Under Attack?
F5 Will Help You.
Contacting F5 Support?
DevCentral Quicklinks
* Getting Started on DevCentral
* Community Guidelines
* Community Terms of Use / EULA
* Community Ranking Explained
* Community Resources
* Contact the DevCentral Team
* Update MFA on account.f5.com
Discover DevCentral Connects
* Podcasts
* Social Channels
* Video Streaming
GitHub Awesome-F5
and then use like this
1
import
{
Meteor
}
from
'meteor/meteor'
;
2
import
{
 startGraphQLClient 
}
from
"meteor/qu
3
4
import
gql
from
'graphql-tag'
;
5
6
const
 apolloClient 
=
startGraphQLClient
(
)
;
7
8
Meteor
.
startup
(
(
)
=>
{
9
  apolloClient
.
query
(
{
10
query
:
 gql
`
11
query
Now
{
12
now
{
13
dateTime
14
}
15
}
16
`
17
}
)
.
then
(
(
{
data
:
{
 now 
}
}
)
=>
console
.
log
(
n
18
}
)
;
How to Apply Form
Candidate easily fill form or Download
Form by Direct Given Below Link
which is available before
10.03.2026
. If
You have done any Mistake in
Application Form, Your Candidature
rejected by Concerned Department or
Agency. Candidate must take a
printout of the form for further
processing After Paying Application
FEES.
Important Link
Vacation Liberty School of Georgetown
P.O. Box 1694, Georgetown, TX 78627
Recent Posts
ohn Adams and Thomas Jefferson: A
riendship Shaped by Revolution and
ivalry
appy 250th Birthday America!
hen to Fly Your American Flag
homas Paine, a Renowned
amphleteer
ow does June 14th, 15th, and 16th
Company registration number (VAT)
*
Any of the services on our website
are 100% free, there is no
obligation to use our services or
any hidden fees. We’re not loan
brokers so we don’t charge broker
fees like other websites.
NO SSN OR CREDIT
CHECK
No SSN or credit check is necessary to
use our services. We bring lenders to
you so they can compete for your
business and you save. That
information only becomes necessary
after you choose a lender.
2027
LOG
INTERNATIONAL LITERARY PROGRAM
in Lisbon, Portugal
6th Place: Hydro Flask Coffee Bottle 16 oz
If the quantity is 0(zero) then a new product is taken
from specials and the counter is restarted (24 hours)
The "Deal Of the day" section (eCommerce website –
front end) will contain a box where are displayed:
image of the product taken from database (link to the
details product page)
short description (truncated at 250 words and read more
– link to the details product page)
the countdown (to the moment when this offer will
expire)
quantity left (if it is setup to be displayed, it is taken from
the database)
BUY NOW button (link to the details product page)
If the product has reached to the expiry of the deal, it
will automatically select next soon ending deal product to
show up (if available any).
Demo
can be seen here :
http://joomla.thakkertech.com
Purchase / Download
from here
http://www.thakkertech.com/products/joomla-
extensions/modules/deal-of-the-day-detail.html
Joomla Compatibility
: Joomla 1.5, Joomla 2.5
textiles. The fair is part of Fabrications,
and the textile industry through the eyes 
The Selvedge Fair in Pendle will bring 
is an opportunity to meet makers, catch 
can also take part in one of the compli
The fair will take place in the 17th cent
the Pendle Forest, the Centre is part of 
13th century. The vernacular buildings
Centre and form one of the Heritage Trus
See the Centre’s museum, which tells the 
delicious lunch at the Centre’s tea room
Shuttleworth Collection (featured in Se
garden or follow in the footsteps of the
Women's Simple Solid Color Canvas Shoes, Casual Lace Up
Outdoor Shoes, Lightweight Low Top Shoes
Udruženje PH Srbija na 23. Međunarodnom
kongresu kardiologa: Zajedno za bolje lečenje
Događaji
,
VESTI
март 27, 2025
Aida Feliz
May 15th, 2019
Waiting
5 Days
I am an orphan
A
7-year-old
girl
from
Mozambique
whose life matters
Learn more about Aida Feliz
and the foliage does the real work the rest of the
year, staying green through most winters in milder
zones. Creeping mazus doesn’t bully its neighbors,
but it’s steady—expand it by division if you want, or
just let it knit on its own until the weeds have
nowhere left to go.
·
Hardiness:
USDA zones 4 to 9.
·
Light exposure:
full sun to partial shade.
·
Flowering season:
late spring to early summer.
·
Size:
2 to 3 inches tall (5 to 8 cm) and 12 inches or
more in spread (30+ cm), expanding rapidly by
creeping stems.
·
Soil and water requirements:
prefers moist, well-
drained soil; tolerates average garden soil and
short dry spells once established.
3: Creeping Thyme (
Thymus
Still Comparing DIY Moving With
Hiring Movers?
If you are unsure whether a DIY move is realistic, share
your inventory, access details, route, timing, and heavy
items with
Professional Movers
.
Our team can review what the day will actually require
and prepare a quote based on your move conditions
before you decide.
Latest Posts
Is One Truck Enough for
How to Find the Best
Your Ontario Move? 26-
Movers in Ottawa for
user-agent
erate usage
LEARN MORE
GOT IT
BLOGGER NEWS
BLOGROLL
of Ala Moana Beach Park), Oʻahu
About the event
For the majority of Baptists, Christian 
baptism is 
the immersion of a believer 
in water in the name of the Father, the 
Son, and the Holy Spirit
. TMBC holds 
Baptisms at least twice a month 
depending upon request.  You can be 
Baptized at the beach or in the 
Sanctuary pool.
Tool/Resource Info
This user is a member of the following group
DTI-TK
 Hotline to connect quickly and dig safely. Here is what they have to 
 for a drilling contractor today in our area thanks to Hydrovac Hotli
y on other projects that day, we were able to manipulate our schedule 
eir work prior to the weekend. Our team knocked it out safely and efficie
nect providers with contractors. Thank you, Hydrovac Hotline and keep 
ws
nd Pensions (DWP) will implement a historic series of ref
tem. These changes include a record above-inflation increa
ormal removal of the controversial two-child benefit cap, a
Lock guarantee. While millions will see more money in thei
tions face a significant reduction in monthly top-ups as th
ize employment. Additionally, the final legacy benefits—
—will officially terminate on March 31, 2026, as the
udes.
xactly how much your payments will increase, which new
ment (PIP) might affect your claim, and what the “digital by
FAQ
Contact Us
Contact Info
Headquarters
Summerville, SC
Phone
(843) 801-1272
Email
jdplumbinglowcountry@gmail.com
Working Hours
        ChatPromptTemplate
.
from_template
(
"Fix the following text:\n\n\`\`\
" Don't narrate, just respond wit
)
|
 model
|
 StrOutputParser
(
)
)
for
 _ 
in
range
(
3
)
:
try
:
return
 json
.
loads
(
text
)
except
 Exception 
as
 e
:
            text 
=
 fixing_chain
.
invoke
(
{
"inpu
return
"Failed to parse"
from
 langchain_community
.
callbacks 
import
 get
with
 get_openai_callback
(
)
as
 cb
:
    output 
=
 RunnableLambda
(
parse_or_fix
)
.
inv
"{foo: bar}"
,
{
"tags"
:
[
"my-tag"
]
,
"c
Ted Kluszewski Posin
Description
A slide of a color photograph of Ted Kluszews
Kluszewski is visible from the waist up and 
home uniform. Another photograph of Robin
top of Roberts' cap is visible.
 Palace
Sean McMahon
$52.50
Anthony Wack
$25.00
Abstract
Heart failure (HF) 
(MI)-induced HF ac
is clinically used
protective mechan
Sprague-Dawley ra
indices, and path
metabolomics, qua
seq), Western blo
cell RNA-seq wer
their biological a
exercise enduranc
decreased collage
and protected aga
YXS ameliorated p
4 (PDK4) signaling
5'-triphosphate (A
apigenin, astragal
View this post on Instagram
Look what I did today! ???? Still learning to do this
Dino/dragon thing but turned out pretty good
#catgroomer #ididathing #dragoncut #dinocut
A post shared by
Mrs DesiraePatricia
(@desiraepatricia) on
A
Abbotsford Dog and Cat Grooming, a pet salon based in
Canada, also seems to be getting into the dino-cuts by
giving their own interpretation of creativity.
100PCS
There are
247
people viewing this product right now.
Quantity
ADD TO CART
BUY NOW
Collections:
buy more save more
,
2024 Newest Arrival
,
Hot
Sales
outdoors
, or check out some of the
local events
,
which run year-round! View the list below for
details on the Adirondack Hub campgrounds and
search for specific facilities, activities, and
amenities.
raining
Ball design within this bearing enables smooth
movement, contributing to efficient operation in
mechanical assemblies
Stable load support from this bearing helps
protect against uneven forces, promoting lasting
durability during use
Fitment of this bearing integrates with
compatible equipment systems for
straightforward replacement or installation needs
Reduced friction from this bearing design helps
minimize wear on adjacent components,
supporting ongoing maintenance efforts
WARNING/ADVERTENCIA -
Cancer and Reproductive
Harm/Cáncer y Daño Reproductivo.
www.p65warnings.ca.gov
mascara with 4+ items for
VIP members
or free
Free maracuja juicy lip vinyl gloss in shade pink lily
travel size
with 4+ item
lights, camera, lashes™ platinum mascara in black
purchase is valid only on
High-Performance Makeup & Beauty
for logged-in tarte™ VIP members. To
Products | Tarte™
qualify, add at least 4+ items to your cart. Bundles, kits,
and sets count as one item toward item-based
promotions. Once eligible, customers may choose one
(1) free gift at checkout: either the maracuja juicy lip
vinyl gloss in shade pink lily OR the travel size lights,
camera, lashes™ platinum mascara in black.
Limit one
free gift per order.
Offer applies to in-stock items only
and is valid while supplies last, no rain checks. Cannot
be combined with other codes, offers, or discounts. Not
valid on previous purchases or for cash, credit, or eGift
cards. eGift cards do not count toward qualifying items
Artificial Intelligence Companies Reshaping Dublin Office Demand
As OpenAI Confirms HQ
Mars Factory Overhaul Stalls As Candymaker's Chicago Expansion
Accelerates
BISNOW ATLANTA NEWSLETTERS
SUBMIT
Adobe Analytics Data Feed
—————
* Instruction
Could you reproduce the part of the material that opens with its first line and closes with the line containing "How to Apply Form", substituting "DevHub" for "DevCentral" everywhere and leaving everything else unchanged?

* Final answer
Under Attack?
F5 Will Help You.
Contacting F5 Support?
DevHub Quicklinks
* Getting Started on DevHub
* Community Guidelines
* Community Terms of Use / EULA
* Community Ranking Explained
* Community Resources
* Contact the DevHub Team
* Update MFA on account.f5.com
Discover DevHub Connects
* Podcasts
* Social Channels
* Video Streaming
GitHub Awesome-F5
and then use like this
1
import
{
Meteor
}
from
'meteor/meteor'
;
2
import
{
 startGraphQLClient 
}
from
"meteor/qu
3
4
import
gql
from
'graphql-tag'
;
5
6
const
 apolloClient 
=
startGraphQLClient
(
)
;
7
8
Meteor
.
startup
(
(
)
=>
{
9
  apolloClient
.
query
(
{
10
query
:
 gql
`
11
query
Now
{
12
now
{
13
dateTime
14
}
15
}
16
`
17
}
)
.
then
(
(
{
data
:
{
 now 
}
}
)
=>
console
.
log
(
n
18
}
)
;
How to Apply Form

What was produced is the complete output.